[EXCERPTED TEXT Boundary: Start]

In addition, being a primiparous woman was positively associated with the risk of SI, as found by Szpunar et al. in their study [
14]. However, when evaluating the results of the Paykel scale, it was observed that multiparous women had higher rates of SI, a finding consistent with those obtained in other studies [
10,
30]. This suggests that the influence of parity on the prevalence of SI is not conclusively determined.
Regarding this latter tool, statistically significant differences were found, linking a greater risk of SI to women engaged in housework. This could be a risk factor worth exploring in future research, as no previous literature has been found to support this association. Backup data would be valuable in this regard.
Castelao et al. and O’Connor et al. found in their studies that pregnancies achieved through assisted reproductive techniques could be considered a protective factor. They justified this by hypothesizing that pregnant women who underwent in vitro fertilization (IVF) might have a higher socioeconomic status and a more robust support network compared to those who conceived spontaneously [
18,
22]. In the present study, we obtained similar results when analysing the Paykel scale, although these results did not reach statistical significance.

[EXCERPTED TEXT Boundary: End]
[DATASET EXTRACT Boundary: Start]

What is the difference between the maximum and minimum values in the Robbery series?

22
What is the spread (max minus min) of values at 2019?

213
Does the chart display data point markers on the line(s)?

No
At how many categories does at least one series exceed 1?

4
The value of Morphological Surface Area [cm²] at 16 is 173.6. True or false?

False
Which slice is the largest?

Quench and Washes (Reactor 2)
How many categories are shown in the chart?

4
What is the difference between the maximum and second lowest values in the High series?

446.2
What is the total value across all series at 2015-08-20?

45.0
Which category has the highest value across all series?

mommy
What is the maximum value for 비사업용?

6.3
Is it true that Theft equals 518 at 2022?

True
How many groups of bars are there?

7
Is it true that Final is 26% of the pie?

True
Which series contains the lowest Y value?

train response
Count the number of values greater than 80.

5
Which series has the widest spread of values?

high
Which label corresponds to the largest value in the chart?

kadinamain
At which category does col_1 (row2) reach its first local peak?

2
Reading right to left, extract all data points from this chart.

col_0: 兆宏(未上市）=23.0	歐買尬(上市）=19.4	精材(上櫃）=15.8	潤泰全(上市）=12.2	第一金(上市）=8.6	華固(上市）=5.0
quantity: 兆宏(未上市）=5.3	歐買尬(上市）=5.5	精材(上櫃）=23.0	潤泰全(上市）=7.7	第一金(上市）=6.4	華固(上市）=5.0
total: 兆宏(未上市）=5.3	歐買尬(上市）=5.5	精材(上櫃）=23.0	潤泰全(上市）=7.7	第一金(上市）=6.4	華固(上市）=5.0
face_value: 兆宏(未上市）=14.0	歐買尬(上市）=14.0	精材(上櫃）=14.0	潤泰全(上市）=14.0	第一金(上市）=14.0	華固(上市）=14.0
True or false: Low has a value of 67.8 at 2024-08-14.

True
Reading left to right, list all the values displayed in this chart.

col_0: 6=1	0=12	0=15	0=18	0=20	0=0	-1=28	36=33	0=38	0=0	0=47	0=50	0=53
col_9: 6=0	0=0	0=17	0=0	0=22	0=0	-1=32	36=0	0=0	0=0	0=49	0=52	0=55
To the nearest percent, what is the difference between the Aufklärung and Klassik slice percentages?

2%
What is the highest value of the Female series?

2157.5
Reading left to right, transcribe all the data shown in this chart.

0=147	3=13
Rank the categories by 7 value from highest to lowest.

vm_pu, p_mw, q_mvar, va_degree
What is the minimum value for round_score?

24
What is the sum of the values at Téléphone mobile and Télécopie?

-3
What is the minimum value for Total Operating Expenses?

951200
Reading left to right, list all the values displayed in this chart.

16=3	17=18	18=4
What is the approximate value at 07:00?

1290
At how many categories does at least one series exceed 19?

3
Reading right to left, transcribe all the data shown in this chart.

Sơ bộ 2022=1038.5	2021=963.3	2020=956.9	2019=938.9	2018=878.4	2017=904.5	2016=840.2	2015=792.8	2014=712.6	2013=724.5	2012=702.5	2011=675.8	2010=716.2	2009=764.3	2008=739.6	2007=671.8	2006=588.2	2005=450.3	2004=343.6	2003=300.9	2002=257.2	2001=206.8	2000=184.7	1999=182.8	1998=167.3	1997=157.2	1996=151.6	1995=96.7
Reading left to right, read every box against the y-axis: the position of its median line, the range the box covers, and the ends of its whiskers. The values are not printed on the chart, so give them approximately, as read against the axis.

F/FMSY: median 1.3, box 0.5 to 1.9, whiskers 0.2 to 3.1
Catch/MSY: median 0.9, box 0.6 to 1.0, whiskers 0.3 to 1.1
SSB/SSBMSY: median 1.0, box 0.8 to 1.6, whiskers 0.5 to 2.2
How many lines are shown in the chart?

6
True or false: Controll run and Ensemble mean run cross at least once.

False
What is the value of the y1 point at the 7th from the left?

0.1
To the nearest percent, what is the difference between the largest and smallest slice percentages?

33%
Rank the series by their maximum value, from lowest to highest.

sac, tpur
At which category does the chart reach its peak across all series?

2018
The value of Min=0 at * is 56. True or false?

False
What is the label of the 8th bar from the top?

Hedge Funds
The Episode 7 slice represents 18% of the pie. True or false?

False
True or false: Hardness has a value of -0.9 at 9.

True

[DATASET EXTRACT Boundary: End]

▶ REQUIRED WORK:
1. Translate this sentence from the research excerpt on SI risk factors into Spanish: "This suggests that the influence of parity on the prevalence of SI is not conclusively determined."
2. Go on with the research excerpt on SI risk factors from where it stops.

▶ RESULTS OF THE EXERCISE:
1. Esto sugiere que la influencia de la paridad sobre la prevalencia de SI no está determinada de manera concluyente.

2.
We must acknowledge the limitations of this research. The most apparent limitation was the inability to reach the calculated sample size, primarily because we fell short of the required sample size by four women.
Data collection encountered challenges, and the research team had limited time to gather data, which contributed to this issue. Another limitation of the present study was the type of sampling used. We opted for a non-probabilistic sampling approach for data collection because it was not feasible to employ a probabilistic assignment due to the requirement of involving all primary care centres on the island. However, we believe that collecting data at the island’s primary care centre for pregnant women ensures the representativeness of the sample. On the other hand, considering that suicidal behaviour depends on the persistence of suicidal ideation over time, another limitation in the present study was the lack of a temporal follow-up of the persistence of SI in the analysand sample. In terms of strengths, this study represents the first investigation into suicidal ideation in pregnant women within the Canary Islands population. Furthermore, a notable strength lies in our use of two measurement tools. It is worth highlighting that we introduced a specific scale designed to assess suicidal ideation.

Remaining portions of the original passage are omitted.